In Ted Butler's Archive

UNUSUAL MOVES

It is quite unusual that there hasn’t been more significant selling in COMEX gold and silver by hedge funds known as managed money traders. They generally sell on price declines that penetrate the moving averages. Of course, significant managed money selling might still lie ahead on further lower prices. If we do get that selling, the only question will be what took the managed money traders so long?  But since we’re not at that point yet, the question is why haven’t they sold?

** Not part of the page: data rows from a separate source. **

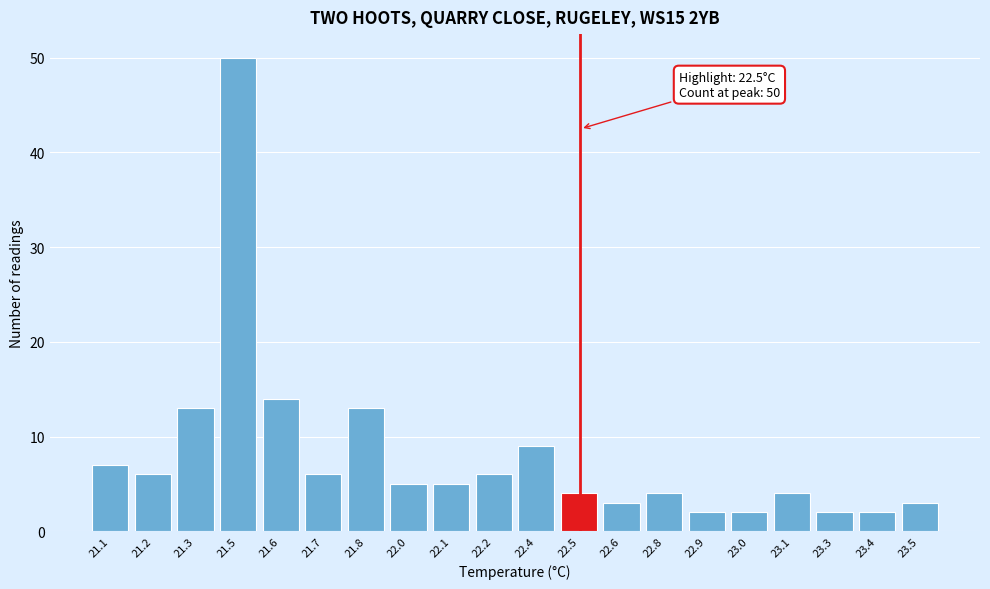

Reading left to right, list all the values displayed in this chart.

21.1=7	21.2=6	21.3=13	21.5=50	21.6=14	21.7=6	21.8=13	22.0=5	22.1=5	22.2=6	22.4=9	22.5=4	22.6=3	22.8=4	22.9=2	23.0=2	23.1=4	23.3=2	23.4=2	23.5=3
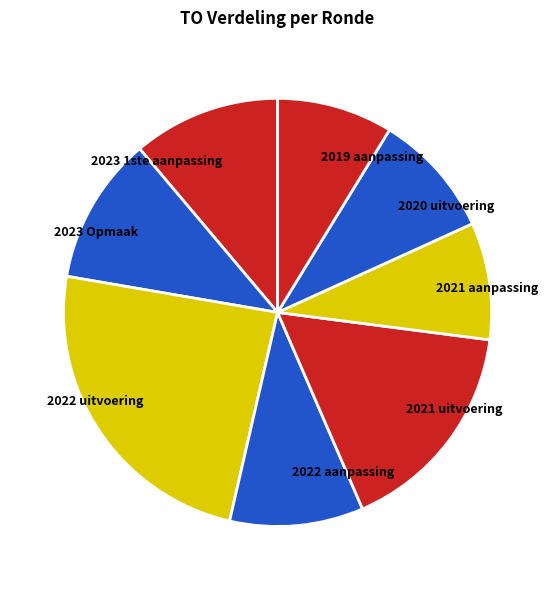

The 2020 uitvoering slice represents 9% of the pie. True or false?

True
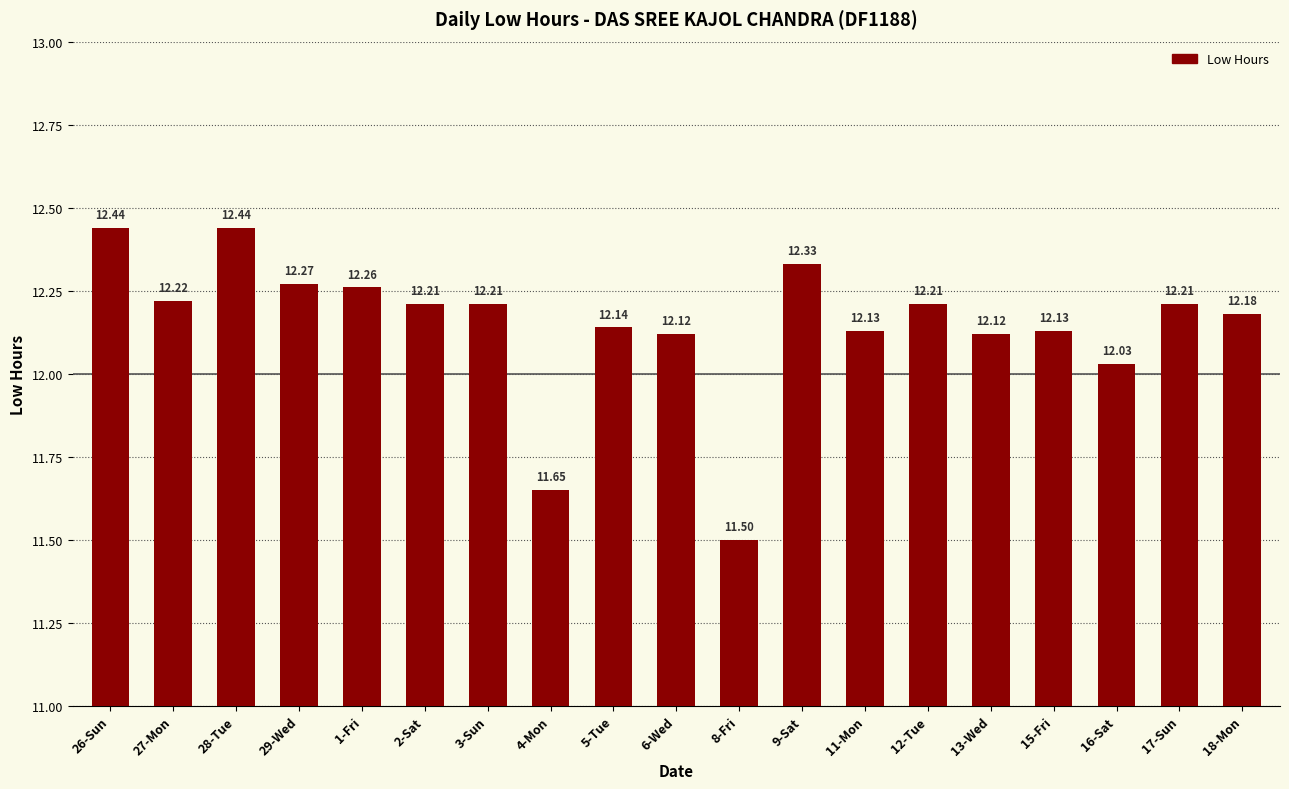

What is the greatest value displayed?

12.4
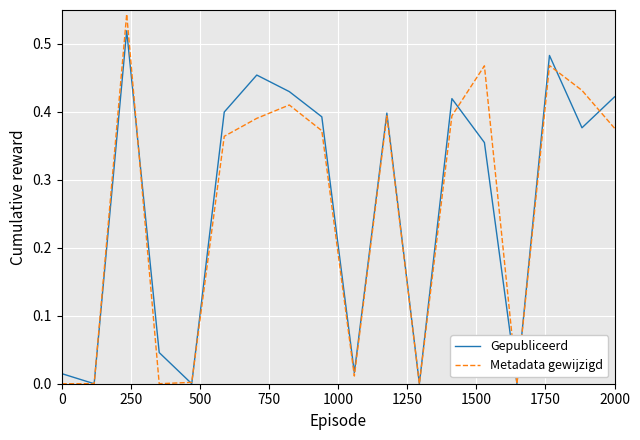

Which series has the widest spread of values?

Metadata gewijzigd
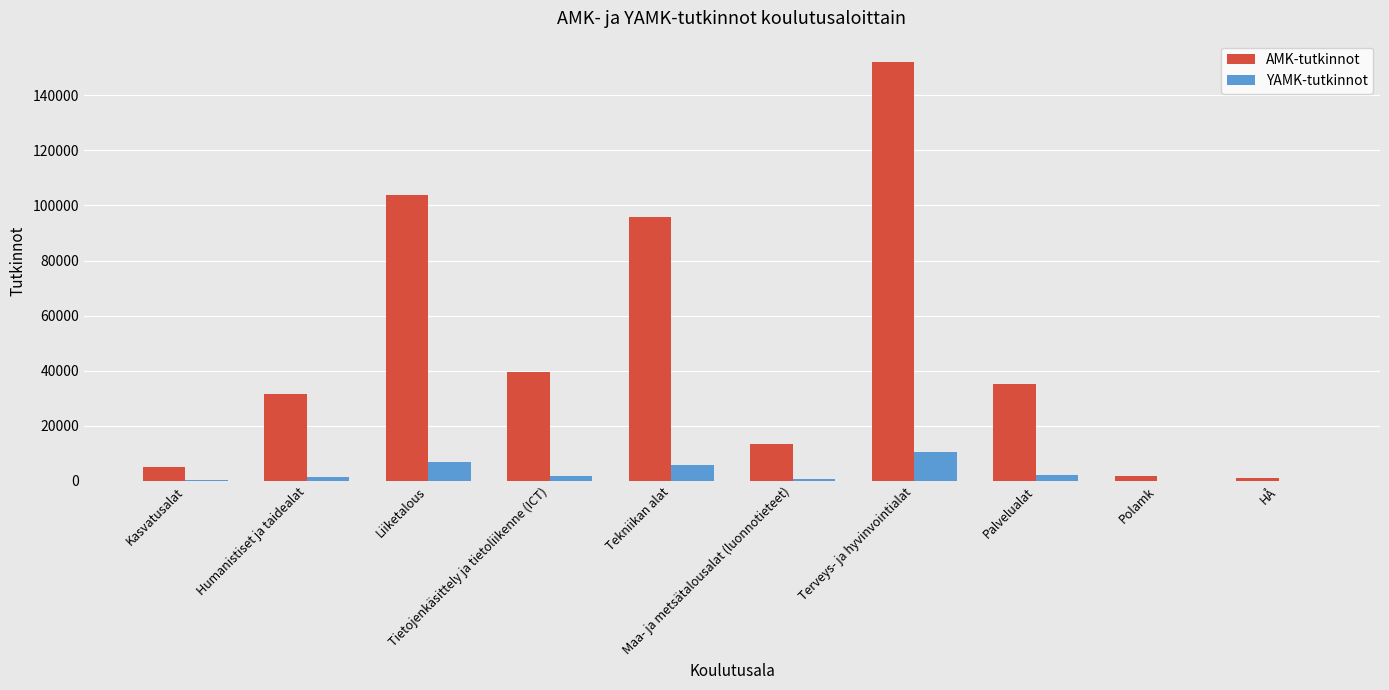

What are all the series names shown in the legend?

AMK-tutkinnot, YAMK-tutkinnot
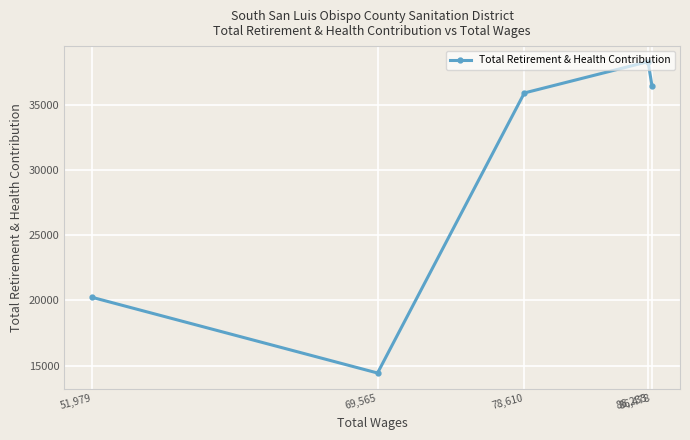

Between 86,233 and 69,565, which is larger?

86,233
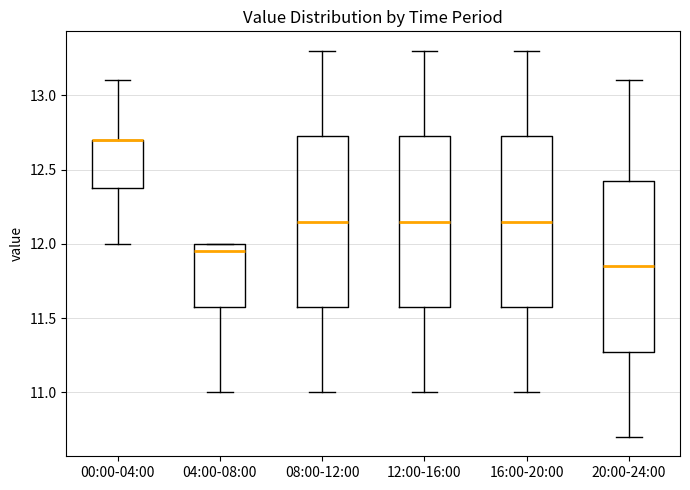

Where does the upper whisker of the box for 12:00-16:00 end on the y-axis? The values are not printed on the chart, so give them approximately, as read against the axis.

13.30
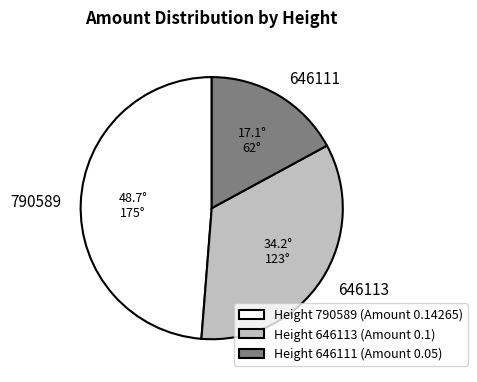

What is the largest slice in the pie chart?

Height 790589 (Amount 0.14265)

There’s also aggressive buying, by JPMorgan, of COMEX gold and silver futures contracts, while other commercials (big banks and brokers) have gone opposite and added to short positions. I started talking about a potential JPMorgan double-cross of the other big commercial shorts in April 2018 when it started buying back its gold shorts. Then again, JPMorgan’s massive accumulation of physical gold and silver over the past nearly 9 years is more of what puts the bank in a position to double-cross the other commercial shorts whenever it decides to pull the trigger. The recent buying by JPMorgan of futures while the other commercials have sold is beyond noteworthy.

In searching for answers to the lack of managed money selling and the unusual buying by JPMorgan, a new thought occurred to me. One of the facts that came out in the most recent Justice Department indictment of yet another former JPMorgan precious metals trader was that the bank’s traders used spoofing and market manipulation to reward certain high-revenue hedge fund clients by achieving much better order executions than would have been possible through legitimate means.

Simply put, did JPMorgan whisper in the ear of certain managed money hedge fund clients that gold and silver prices are about to take off – so don’t sell? Such an expectation would explain JPMorgan’s aggressive buying. Since the Justice Department accused the bank’s traders of enabling certain hedge fund clients to obtain better order executions, it’s not that much of a stretch to imagine an advance notice of a big move coming. Such an advanced notification would surely ingratiate its clients to such a broker. Whether this is the connection between the lack of managed money selling and JPM’s unusual buying remains to be seen. Something has dissuaded the managed money traders from selling like they always have in the past and I have not been able to put my finger on it.

As time has rolled on, the signs have only gotten stronger that the silver manipulation will end in spectacular fashion. Signs like JPM’s epic physical accumulation and very recent aggressive buyback of futures contracts, as well as the lack of selling by the managed money traders for the first time in memory. There will never be an announcement of an official end to the manipulation – it will just end. And when it does, it will be an end like none other. To be sure, whenever we do lift off in price, the real move won’t involve any two steps up, one step back.  The power of the move will shock us all.